Singapura – Isu “greenwashing” atau praktik menyesatkan konsumen dengan klaim ramah lingkungan yang dilebih-lebihkan, kini menjadi sorotan tajam di kalangan regulator keuangan dan aktivis lingkungan global. Sebuah studi baru yang dirilis oleh Global Governance Initiative (GGI) mengungkap bahwa lebih dari 40% laporan keberlanjutan (Sustainability Reports) dari perusahaan-perusahaan besar di Asia Pasifik menunjukkan indikasi greenwashing yang signifikan.
Laporan tersebut menyoroti bagaimana banyak perusahaan menggunakan metrik yang kabur atau selektif dalam melaporkan jejak karbon mereka. Misalnya, sebuah perusahaan energi mungkin menonjolkan investasi kecilnya pada energi terbarukan, sementara pada saat yang sama, mereka secara masif meningkatkan produksi bahan bakar fosil yang menjadi inti bisnisnya. Regulator kini mulai bertindak. Otoritas Jasa Keuangan (OJK) di beberapa negara, termasuk Indonesia dan Singapura, sedang menyusun regulasi baru yang mewajibkan standar pengungkapan data lingkungan, sosial, dan tata kelola (ESG) yang lebih ketat dan terverifikasi pihak ketiga.

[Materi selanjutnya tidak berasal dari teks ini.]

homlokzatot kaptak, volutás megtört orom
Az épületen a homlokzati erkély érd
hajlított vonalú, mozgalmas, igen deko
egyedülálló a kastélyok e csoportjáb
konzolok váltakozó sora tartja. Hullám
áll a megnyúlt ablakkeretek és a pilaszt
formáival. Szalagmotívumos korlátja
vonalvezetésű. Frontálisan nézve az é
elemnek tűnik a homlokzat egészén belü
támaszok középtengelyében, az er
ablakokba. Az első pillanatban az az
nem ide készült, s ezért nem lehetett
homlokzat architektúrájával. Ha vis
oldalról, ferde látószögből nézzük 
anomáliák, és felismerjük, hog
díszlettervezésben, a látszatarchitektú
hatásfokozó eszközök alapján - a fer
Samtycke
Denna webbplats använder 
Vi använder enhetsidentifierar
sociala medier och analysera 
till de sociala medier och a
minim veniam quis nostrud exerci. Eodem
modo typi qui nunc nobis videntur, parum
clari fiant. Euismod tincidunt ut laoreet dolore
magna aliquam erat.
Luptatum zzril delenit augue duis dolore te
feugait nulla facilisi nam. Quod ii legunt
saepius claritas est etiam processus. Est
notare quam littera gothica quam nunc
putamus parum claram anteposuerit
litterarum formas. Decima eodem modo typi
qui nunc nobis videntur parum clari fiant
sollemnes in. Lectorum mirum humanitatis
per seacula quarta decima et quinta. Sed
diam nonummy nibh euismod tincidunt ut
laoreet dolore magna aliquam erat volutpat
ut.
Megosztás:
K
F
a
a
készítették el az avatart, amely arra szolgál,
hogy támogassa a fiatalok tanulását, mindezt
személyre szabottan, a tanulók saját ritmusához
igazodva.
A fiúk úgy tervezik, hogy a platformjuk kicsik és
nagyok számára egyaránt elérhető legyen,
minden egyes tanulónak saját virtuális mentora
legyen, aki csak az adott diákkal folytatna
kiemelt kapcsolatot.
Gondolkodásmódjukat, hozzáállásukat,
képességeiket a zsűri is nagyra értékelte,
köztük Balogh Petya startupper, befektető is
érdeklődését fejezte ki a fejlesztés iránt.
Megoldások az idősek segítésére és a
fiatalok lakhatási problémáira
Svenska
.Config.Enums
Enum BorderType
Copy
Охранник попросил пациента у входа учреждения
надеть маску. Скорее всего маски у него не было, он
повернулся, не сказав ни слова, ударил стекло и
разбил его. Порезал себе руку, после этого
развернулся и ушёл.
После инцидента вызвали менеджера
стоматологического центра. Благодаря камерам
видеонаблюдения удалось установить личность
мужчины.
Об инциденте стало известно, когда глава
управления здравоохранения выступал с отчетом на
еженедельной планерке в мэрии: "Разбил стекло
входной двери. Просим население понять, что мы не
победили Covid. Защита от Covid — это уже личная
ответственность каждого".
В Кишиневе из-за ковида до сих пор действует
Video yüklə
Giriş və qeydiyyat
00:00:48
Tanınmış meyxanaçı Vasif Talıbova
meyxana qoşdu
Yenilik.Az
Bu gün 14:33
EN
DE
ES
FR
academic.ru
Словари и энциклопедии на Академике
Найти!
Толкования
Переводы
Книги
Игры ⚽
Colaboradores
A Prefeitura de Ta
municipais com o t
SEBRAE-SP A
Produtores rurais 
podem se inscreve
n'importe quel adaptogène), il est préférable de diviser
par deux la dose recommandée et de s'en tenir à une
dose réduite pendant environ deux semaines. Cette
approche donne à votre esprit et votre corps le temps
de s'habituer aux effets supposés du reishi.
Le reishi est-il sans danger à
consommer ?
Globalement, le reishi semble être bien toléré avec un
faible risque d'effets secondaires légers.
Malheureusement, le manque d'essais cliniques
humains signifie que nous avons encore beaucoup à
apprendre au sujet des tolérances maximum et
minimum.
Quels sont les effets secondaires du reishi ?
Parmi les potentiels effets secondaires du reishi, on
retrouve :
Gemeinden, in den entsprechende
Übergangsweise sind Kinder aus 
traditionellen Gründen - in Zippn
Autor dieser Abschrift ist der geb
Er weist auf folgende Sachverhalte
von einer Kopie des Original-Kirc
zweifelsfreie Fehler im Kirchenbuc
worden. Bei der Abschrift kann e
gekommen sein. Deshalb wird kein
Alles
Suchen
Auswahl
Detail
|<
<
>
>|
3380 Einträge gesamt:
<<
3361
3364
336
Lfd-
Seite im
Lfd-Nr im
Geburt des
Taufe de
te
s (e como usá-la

Para investor didorong untuk melakukan due diligence yang lebih mendalam, tidak hanya terpaku pada angka-angka di laporan, tetapi juga melihat tindakan nyata perusahaan di lapangan. Tindakan hukum terhadap greenwashing juga mulai marak, menunjukkan bahwa era klaim lingkungan yang longgar telah berakhir. Langkah ini krusial untuk memastikan bahwa transisi hijau global benar-benar didukung oleh komitmen nyata, bukan sekadar strategi pemasaran.